- **Work order**
Leaving the images aside, transcribe all the data below exactly.

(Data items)
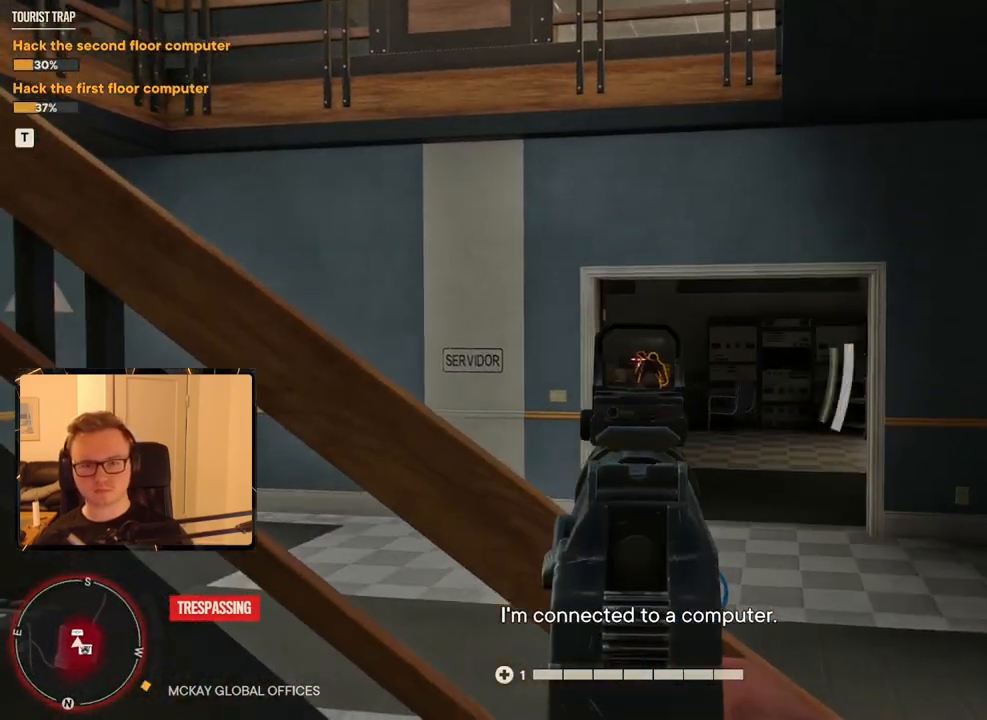
{"keys": [], "mouse": ["left", "right"], "events": [[66, "mouse_left", "down"], [166, "mouse_left", "up"], [350, "mouse_left", "down"]]}
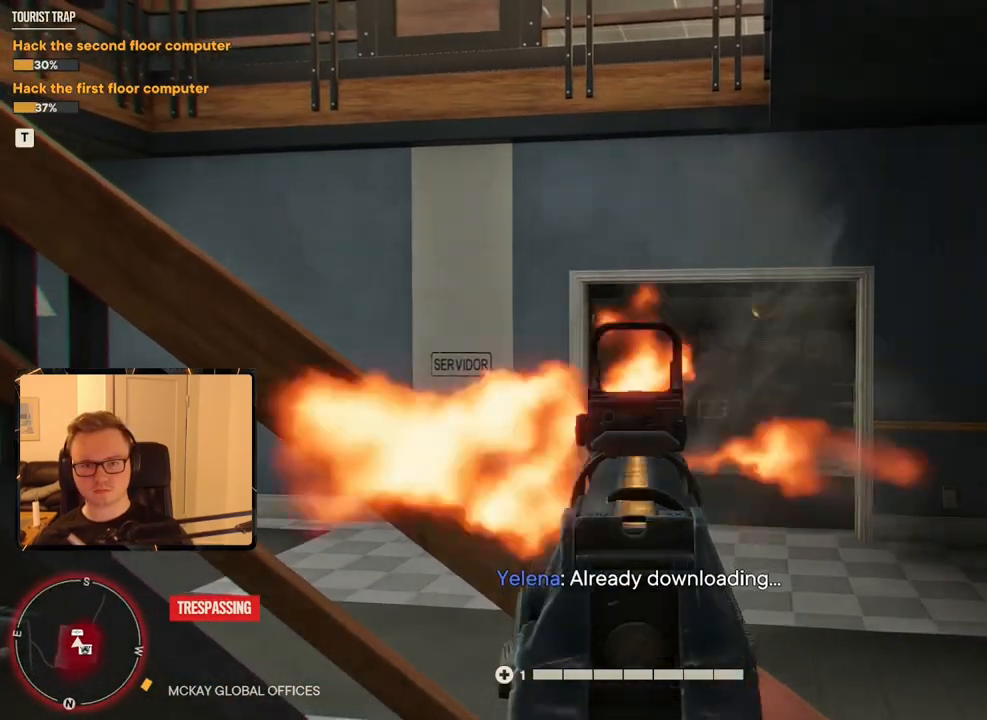
{"keys": [], "mouse": [], "events": [[33, "mouse_left", "up"], [500, "mouse_right", "up"]]}
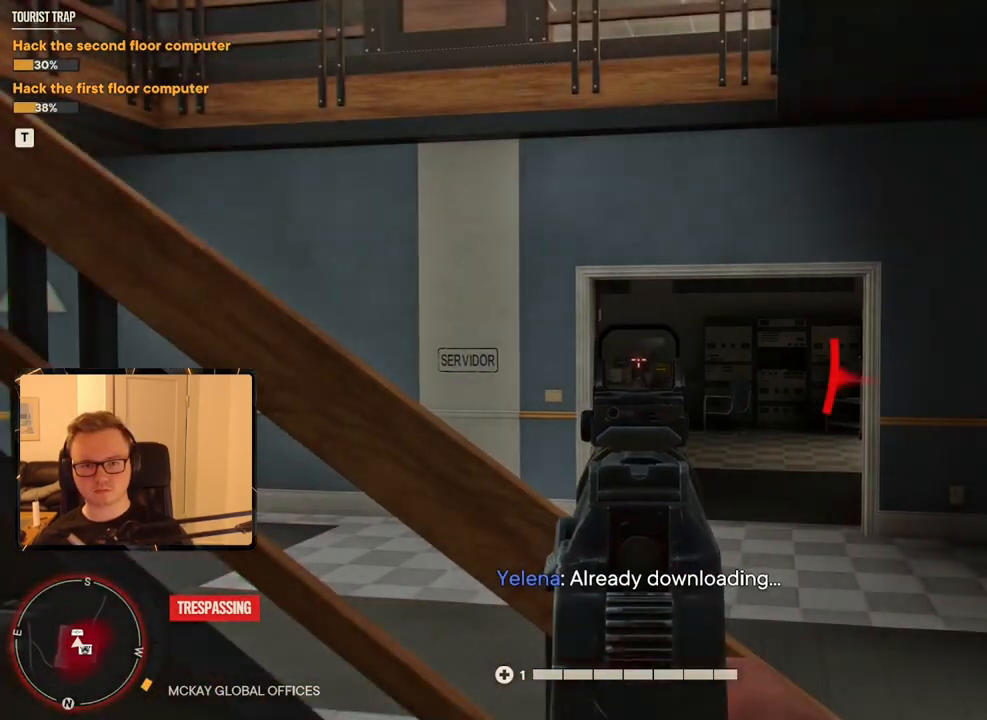
{"keys": [], "mouse": [], "events": [[100, "a", "down"], [100, "s", "down"], [283, "a", "up"], [283, "s", "up"]]}
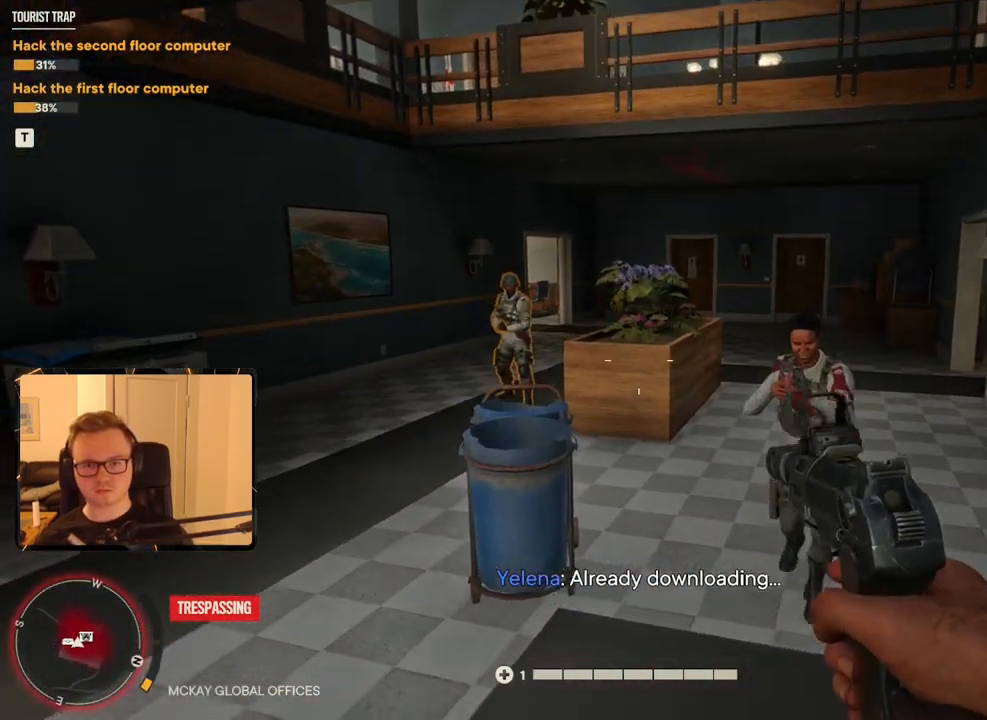
{"keys": ["s"], "mouse": [], "events": [[150, "mouse_left", "down"], [333, "mouse_left", "up"], [383, "s", "down"]]}
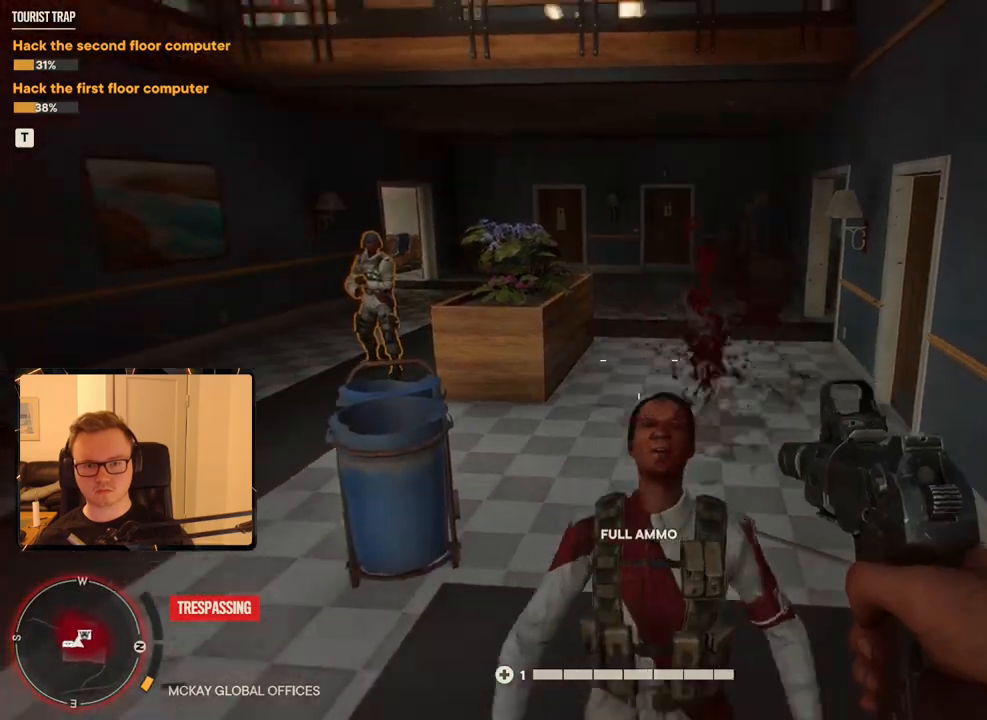
{"keys": [], "mouse": ["right"], "events": [[16, "s", "up"], [300, "mouse_right", "down"]]}
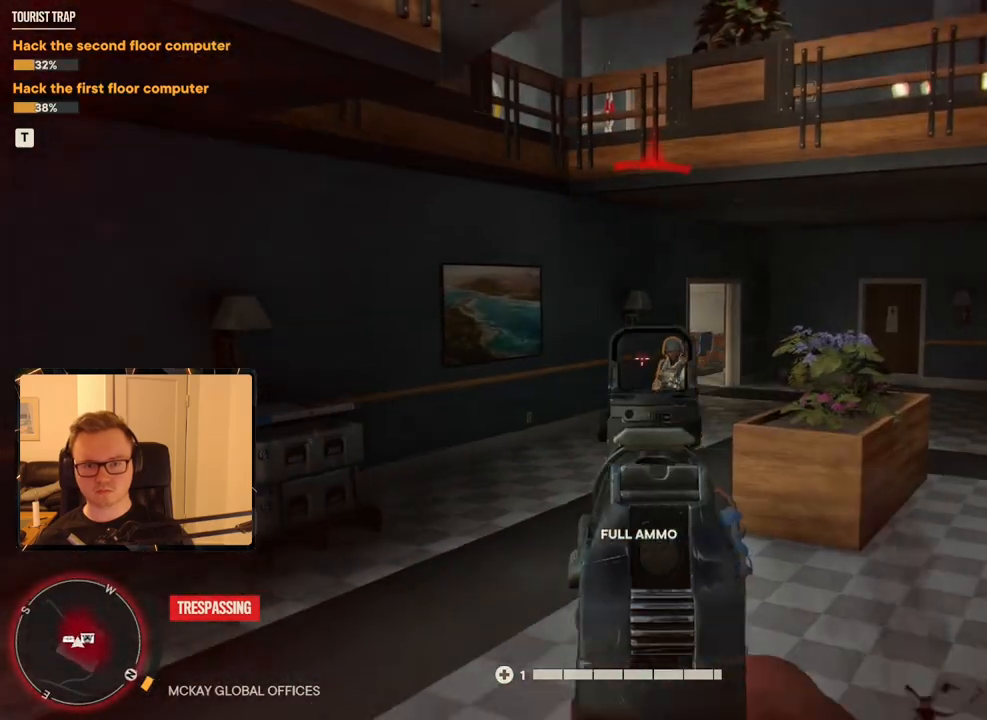
{"keys": [], "mouse": ["left", "right"], "events": [[83, "mouse_left", "down"], [216, "mouse_left", "up"], [450, "mouse_left", "down"]]}
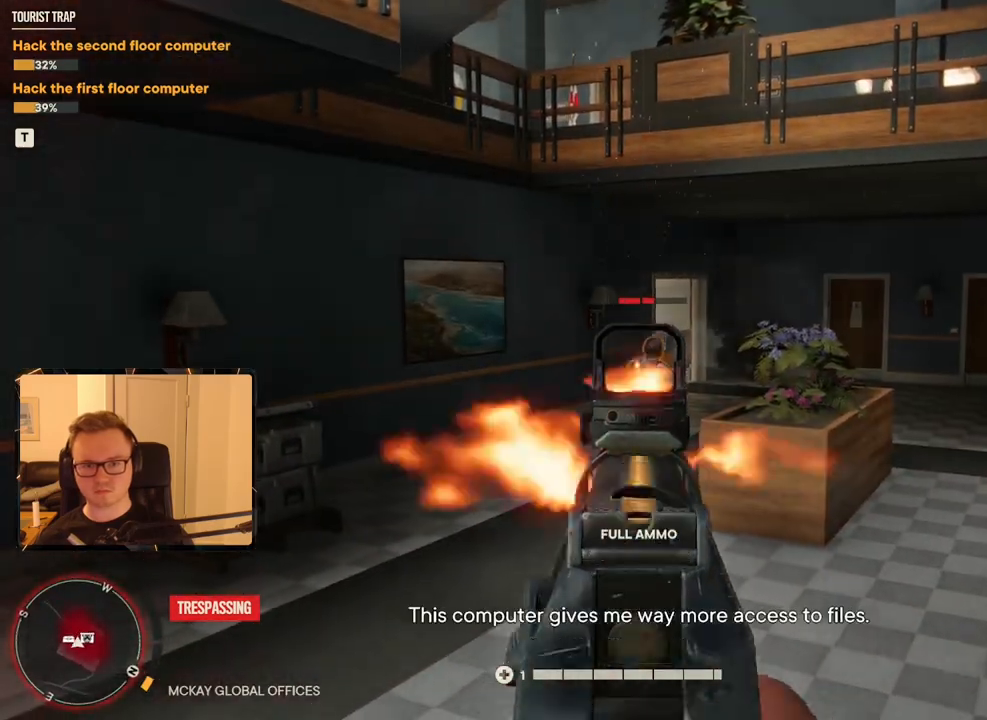
{"keys": [], "mouse": [], "events": [[50, "mouse_left", "up"], [416, "mouse_right", "up"]]}
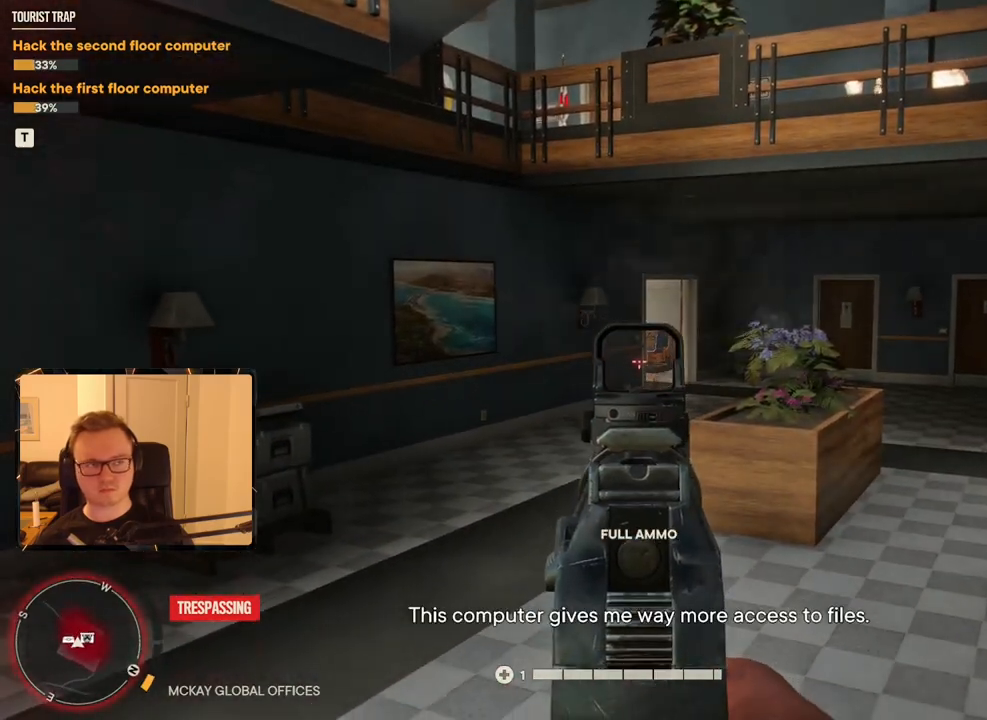
{"keys": ["a", "w"], "mouse": [], "events": [[100, "r", "down"], [200, "r", "up"], [333, "a", "down"], [433, "w", "down"]]}
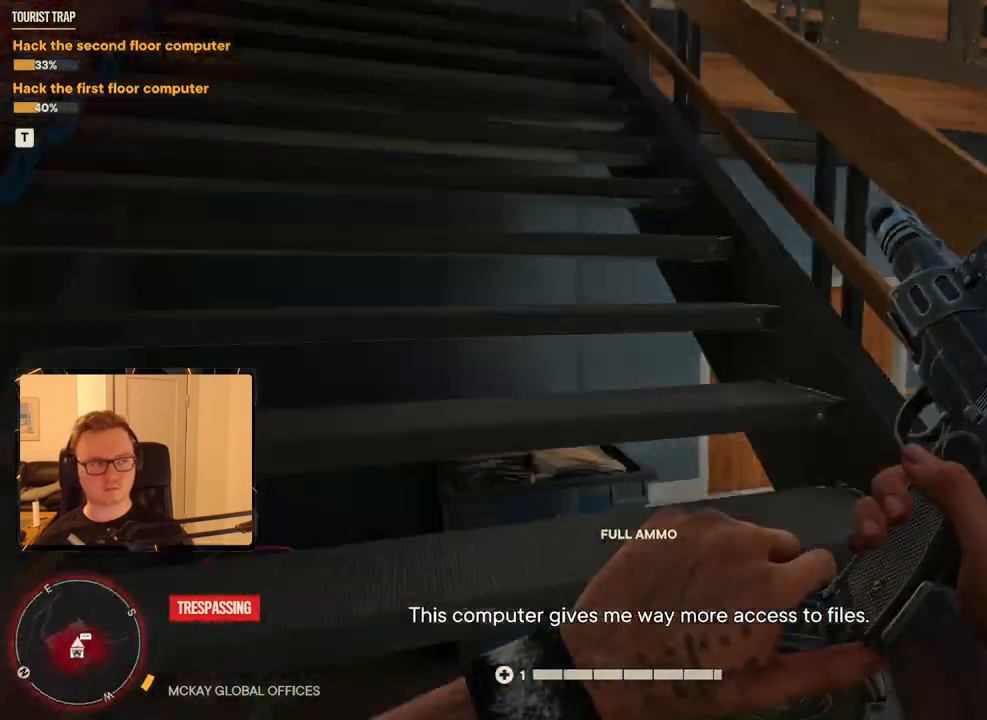
{"keys": ["shift", "w"], "mouse": [], "events": [[33, "a", "up"], [116, "shift", "down"]]}
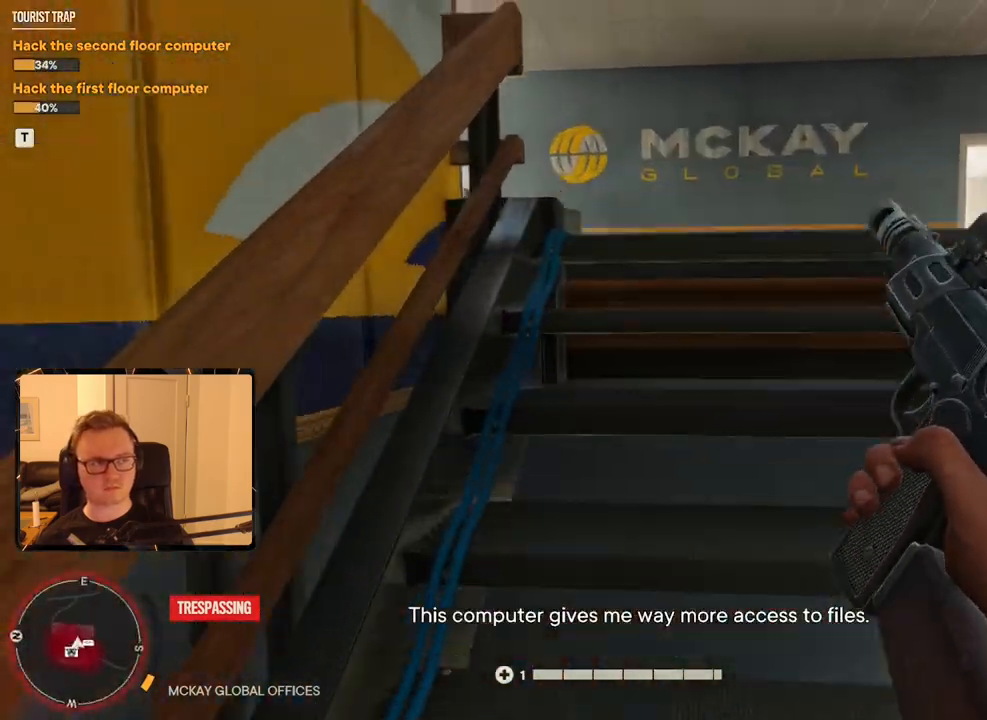
{"keys": ["w"], "mouse": [], "events": [[33, "d", "down"], [183, "d", "up"], [183, "shift", "up"], [266, "w", "up"], [416, "w", "down"]]}
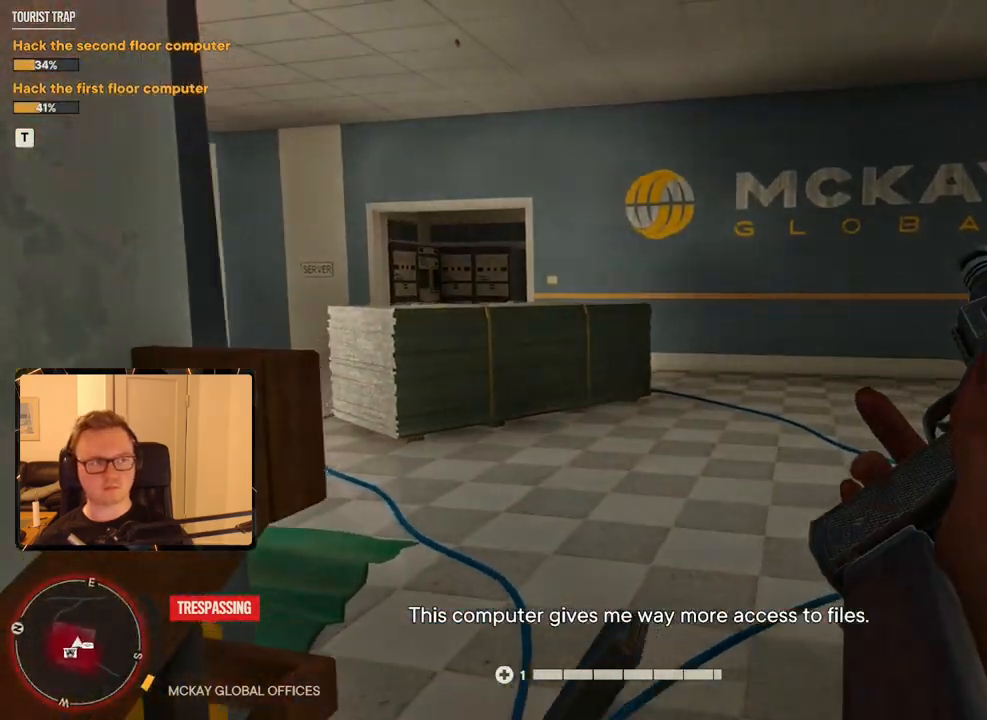
{"keys": ["a", "w"], "mouse": [], "events": [[383, "a", "down"]]}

- **Answer space**
{"keys": [], "mouse": ["left", "right"], "events": [[66, "mouse_left", "down"], [166, "mouse_left", "up"], [350, "mouse_left", "down"]]}
{"keys": [], "mouse": [], "events": [[33, "mouse_left", "up"], [500, "mouse_right", "up"]]}
{"keys": [], "mouse": [], "events": [[100, "a", "down"], [100, "s", "down"], [283, "a", "up"], [283, "s", "up"]]}
{"keys": ["s"], "mouse": [], "events": [[150, "mouse_left", "down"], [333, "mouse_left", "up"], [383, "s", "down"]]}
{"keys": [], "mouse": ["right"], "events": [[16, "s", "up"], [300, "mouse_right", "down"]]}
{"keys": [], "mouse": ["left", "right"], "events": [[83, "mouse_left", "down"], [216, "mouse_left", "up"], [450, "mouse_left", "down"]]}
{"keys": [], "mouse": [], "events": [[50, "mouse_left", "up"], [416, "mouse_right", "up"]]}
{"keys": ["a", "w"], "mouse": [], "events": [[100, "r", "down"], [200, "r", "up"], [333, "a", "down"], [433, "w", "down"]]}
{"keys": ["shift", "w"], "mouse": [], "events": [[33, "a", "up"], [116, "shift", "down"]]}
{"keys": ["w"], "mouse": [], "events": [[33, "d", "down"], [183, "d", "up"], [183, "shift", "up"], [266, "w", "up"], [416, "w", "down"]]}
{"keys": ["a", "w"], "mouse": [], "events": [[383, "a", "down"]]}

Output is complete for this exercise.